O estado de ICS em indivíduos mais velhos é, segundo se pensa, causado em parte por um processo complexo chamado senescência celular (envelhecimento), que é marcado por uma detenção da proliferação celular e pelo desenvolvimento de um fenótipo(expressão genética) multifacetado associado à senescência. Uma característica proeminente deste fenótipo é o aumento da secreção de citocinas pró-inflamatórias e moléculas pró-inflamatórias a partir de células. As células senescentes que expressam este fenótipo podem, por sua vez, promover uma multiplicidade de condições e doenças crônicas de saúde, incluindo resistência à insulina, doença cérebro vascular, hipertensão arterial pulmonar, doença pulmonar obstrutivo crônica, Alzheimer e Parkinson, degeneração macular, osteoartrite e câncer.

A forma como as células senescentes geram tudo isso não é totalmente compreendida, mas a investigação existente aponta para uma combinação de fatores de risco sociais, ambientais e de estilo de vida.
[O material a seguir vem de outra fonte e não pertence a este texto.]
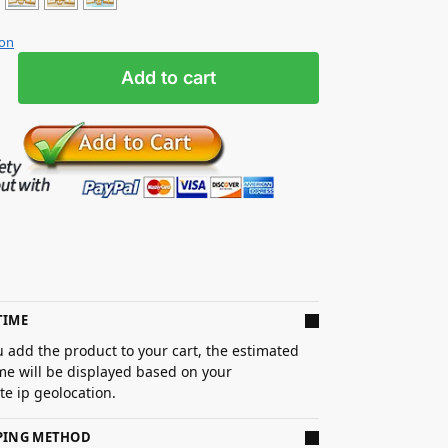
ion
Add to cart
TIME
 add the product to your cart, the estimated
ime will be displayed based on your
e ip geolocation.
PPING METHOD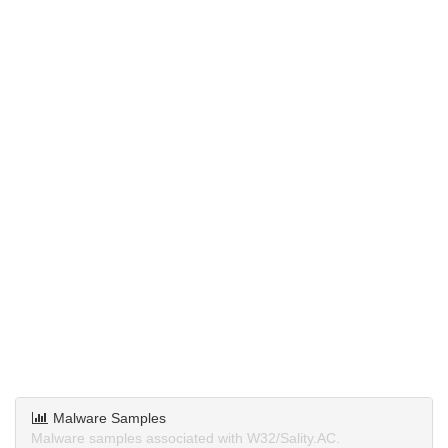
Malware Samples
Malware samples associated with W32/Sality.AC.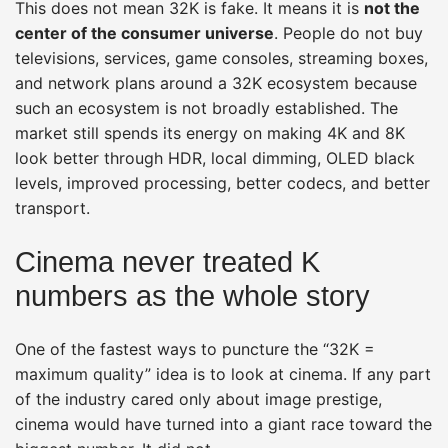
This does not mean 32K is fake. It means it is
not the
center of the consumer universe
. People do not buy
televisions, services, game consoles, streaming boxes,
and network plans around a 32K ecosystem because
such an ecosystem is not broadly established. The
market still spends its energy on making 4K and 8K
look better through HDR, local dimming, OLED black
levels, improved processing, better codecs, and better
transport.
Cinema never treated K
numbers as the whole story
One of the fastest ways to puncture the “32K =
maximum quality” idea is to look at cinema. If any part
of the industry cared only about image prestige,
cinema would have turned into a giant race toward the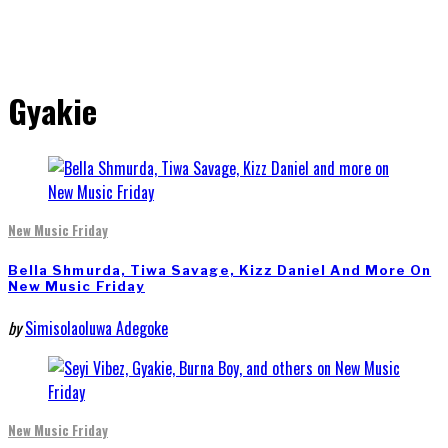
Gyakie
New Music Friday
Bella Shmurda, Tiwa Savage, Kizz Daniel And More On
New Music Friday
by
Simisolaoluwa Adegoke
New Music Friday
Entre as causas endógenas conhecidas desta manifestação encontram-se danos no DNA, perturbações epigenômicas e stress oxidativo. Pensa-se que os contribuidores não endógenos incluem infecções crônicas, obesidade induzida pelo estilo de vida, disbiose microbiana, dieta, alterações sociais e culturais, e tóxicos ambientais. Podemos notar as diferenças nas doenças crônicas associadas a ICS em culturas e países diferentes.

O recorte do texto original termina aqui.